China Raises Bank Reserve Requirement to Cool Economy


China ordered banks to set aside more deposits as reserves for the second time in a month to cool the fastest-growing economy after loan growth accelerated and property prices surged.

The reserve requirement will increase 50 basis points, or 0.5 percentage point, effective Feb. 25, the People’s Bank of China said on its Web site today. The current level is 16 percent for big banks and 14 percent for smaller ones.

Policy makers aim to avert asset bubbles and restrain inflation after banks extended 19 percent of this year’s 7.5 trillion yuan ($1.1 trillion) lending target in January and property prices climbed the most in 21 months.

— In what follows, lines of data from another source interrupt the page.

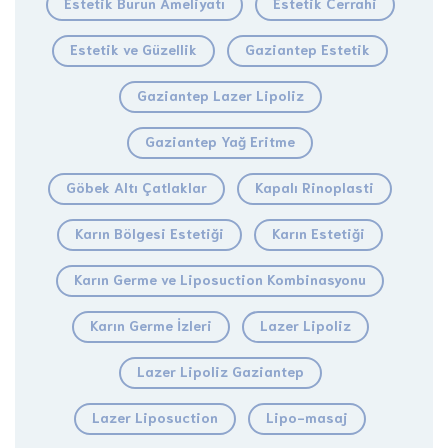
Estetik Burun Ameliyatı
Estetik Cerrahi
Estetik ve Güzellik
Gaziantep Estetik
Gaziantep Lazer Lipoliz
Gaziantep Yağ Eritme
Göbek Altı Çatlaklar
Kapalı Rinoplasti
Karın Bölgesi Estetiği
Karın Estetiği
Karın Germe ve Liposuction Kombinasyonu
Karın Germe İzleri
Lazer Lipoliz
Lazer Lipoliz Gaziantep
Lazer Liposuction
Lipo-masaj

Record lending and a 4 trillion yuan stimulus package have helped the nation to lead the recovery from the first global recession since World War II.

Investors’ concern about investment bubbles in China, and what action the government may take to prevent or deflate them, has mounted this year.

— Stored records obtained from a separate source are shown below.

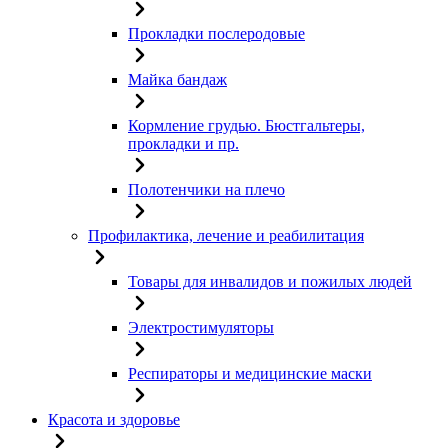
Прокладки послеродовые
Майка бандаж
Кормление грудью. Бюстгальтеры,
прокладки и пр.
Полотенчики на плечо
Профилактика, лечение и реабилитация
Товары для инвалидов и пожилых людей
Электростимуляторы
Респираторы и медицинские маски
Красота и здоровье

The decision to raise the reserve requirement ratio doesn’t signal a change in monetary policy, the official Xinhua news agency said, citing an unnamed official from the central bank. Officials will maintain their moderately loose monetary policy, the report said.

The central bank said yesterday that it wanted to gradually normalize monetary conditions from a crisis mode” after gross domestic product grew 10.7 percent in the fourth quarter, the fastest pace in two years. It also said that not all countries will exit stimulus policies at the same time.

Economic data this week showed property prices across 70 cities surged 9.5 percent in January from a year earlier, exports climbed and producer-price inflation accelerated. Bank lending of 1.39 trillion yuan topped the total for the previous three months combined.